About this task: Render each line of the listing below as a JSON list of strings, one string per line, with blank lines and picture placeholders left out.

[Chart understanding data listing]

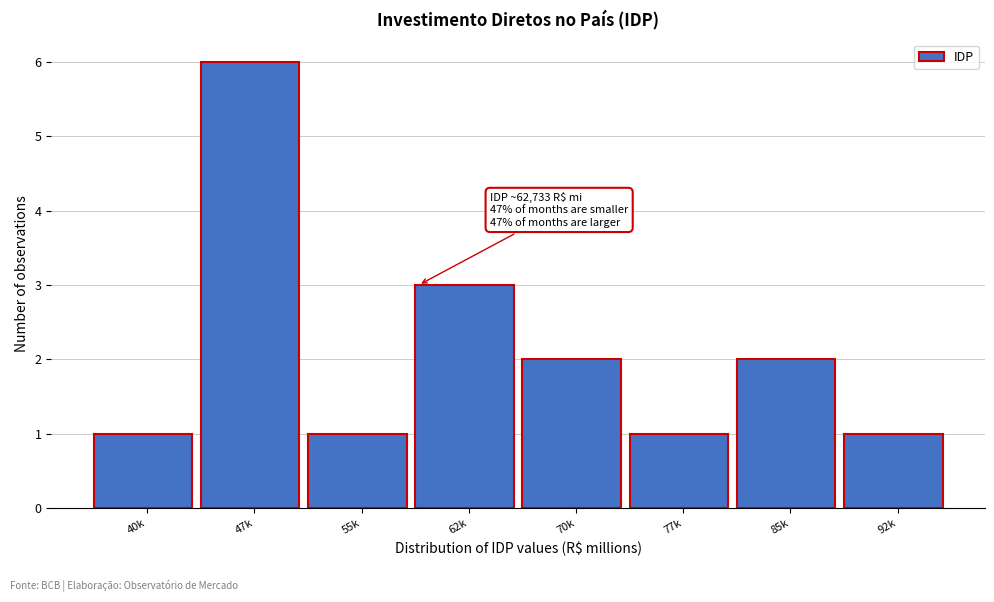

Reading left to right, extract all data points from this chart.

40k=1	47k=6	55k=1	62k=3	70k=2	77k=1	85k=2	92k=1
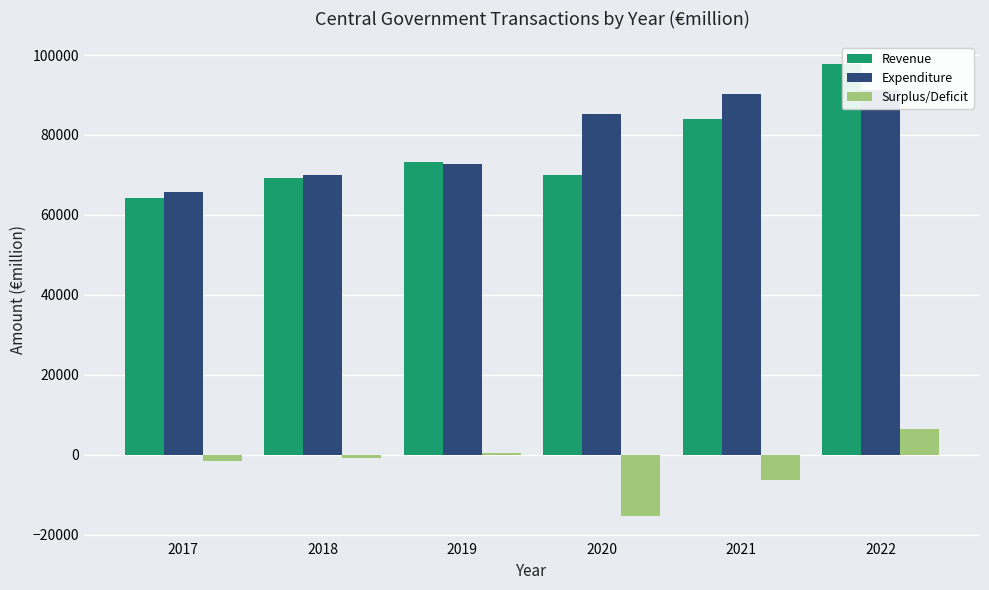

Reading left to right, extract all data points from this chart.

Revenue: 64127	69302	73268	69940	84007	97764
Expenditure: 65736	70078	72748	85225	90307	91306
Surplus/Deficit: -1609	-776	521	-15284	-6300	6457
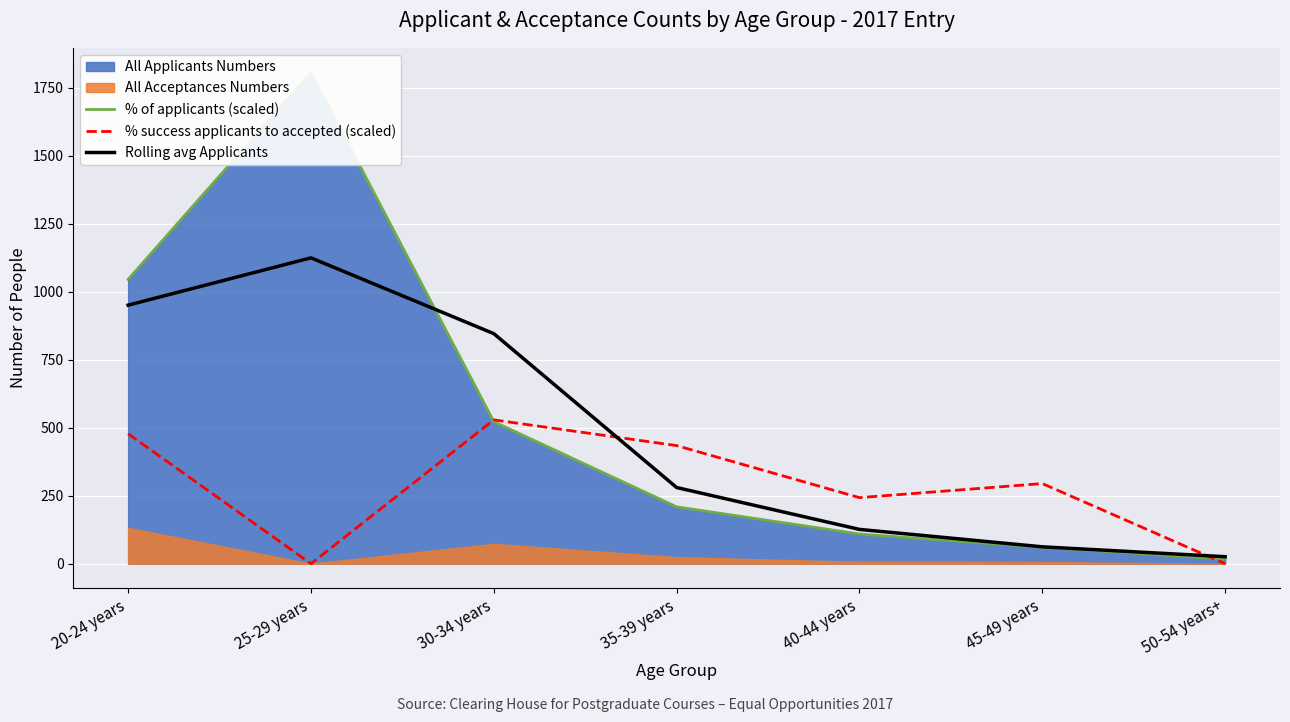

Which series has the widest spread of values?

% of applicants (scaled)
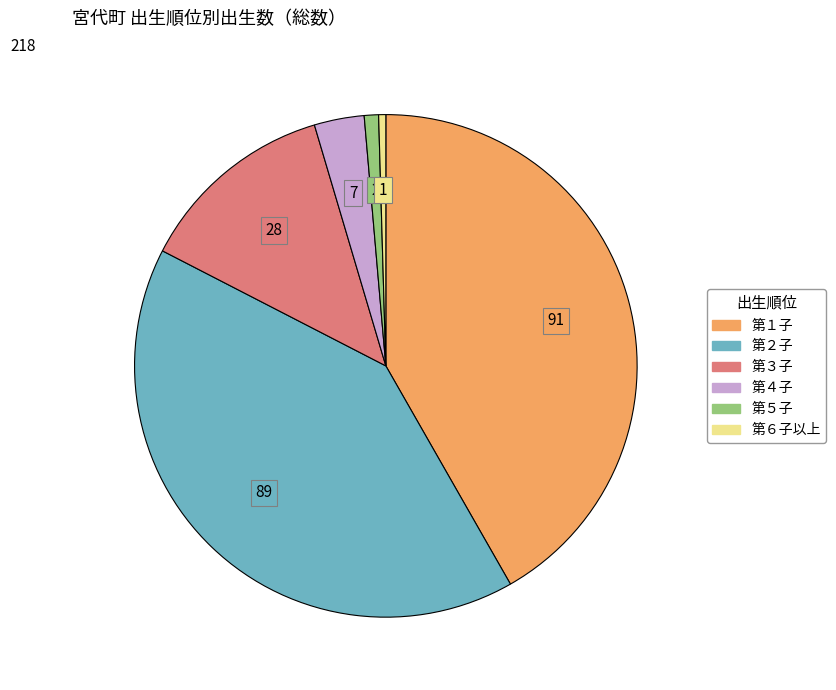

Combined, do 第５子 and 第６子以上 account for over 50%?

No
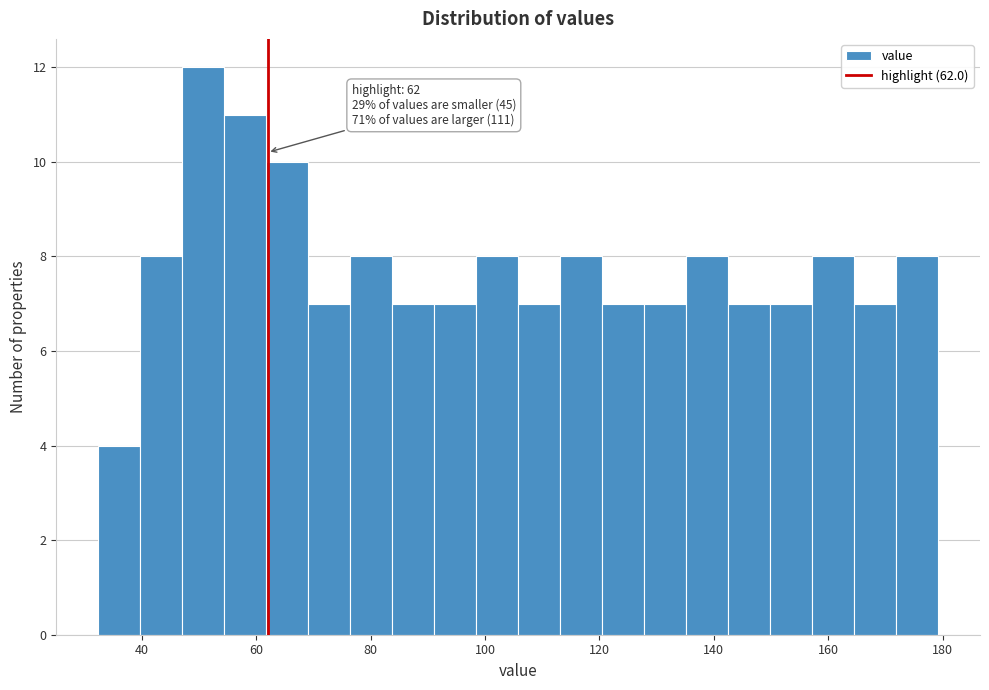

Around what value on the x-axis is the tallest bar? Give the approximate position of its centre, as read against the axis.

50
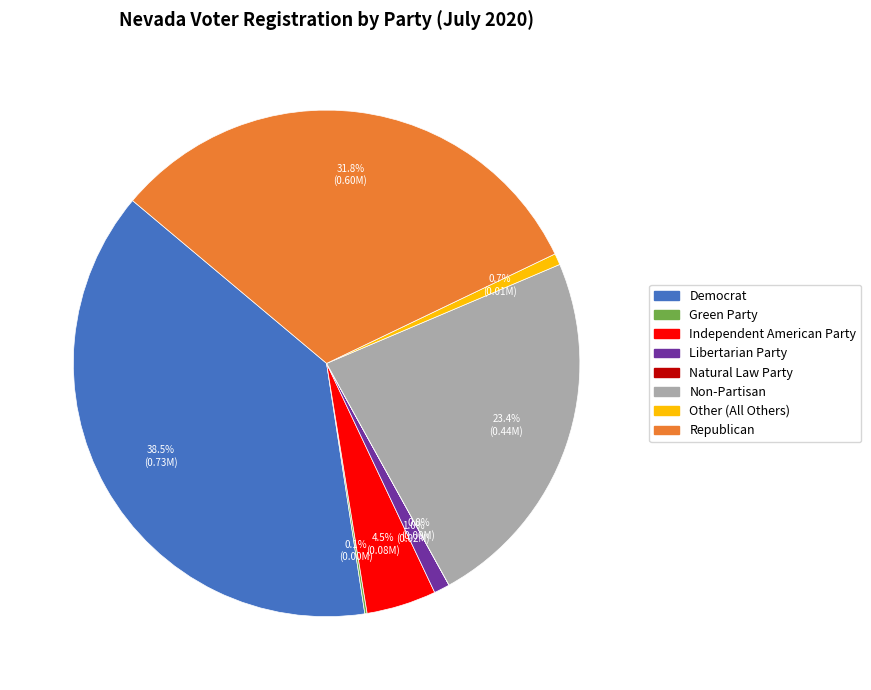

What percentage is NOT represented by Non-Partisan?

76.6%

Answer to this exercise:
[
  "Reading left to right, extract all data points from this chart.",
  "40k=1\t47k=6\t55k=1\t62k=3\t70k=2\t77k=1\t85k=2\t92k=1",
  "Reading left to right, extract all data points from this chart.",
  "Revenue: 64127\t69302\t73268\t69940\t84007\t97764",
  "Expenditure: 65736\t70078\t72748\t85225\t90307\t91306",
  "Surplus/Deficit: -1609\t-776\t521\t-15284\t-6300\t6457",
  "Which series has the widest spread of values?",
  "% of applicants (scaled)",
  "Combined, do 第５子 and 第６子以上 account for over 50%?",
  "No",
  "Around what value on the x-axis is the tallest bar? Give the approximate position of its centre, as read against the axis.",
  "50",
  "What percentage is NOT represented by Non-Partisan?",
  "76.6%"
]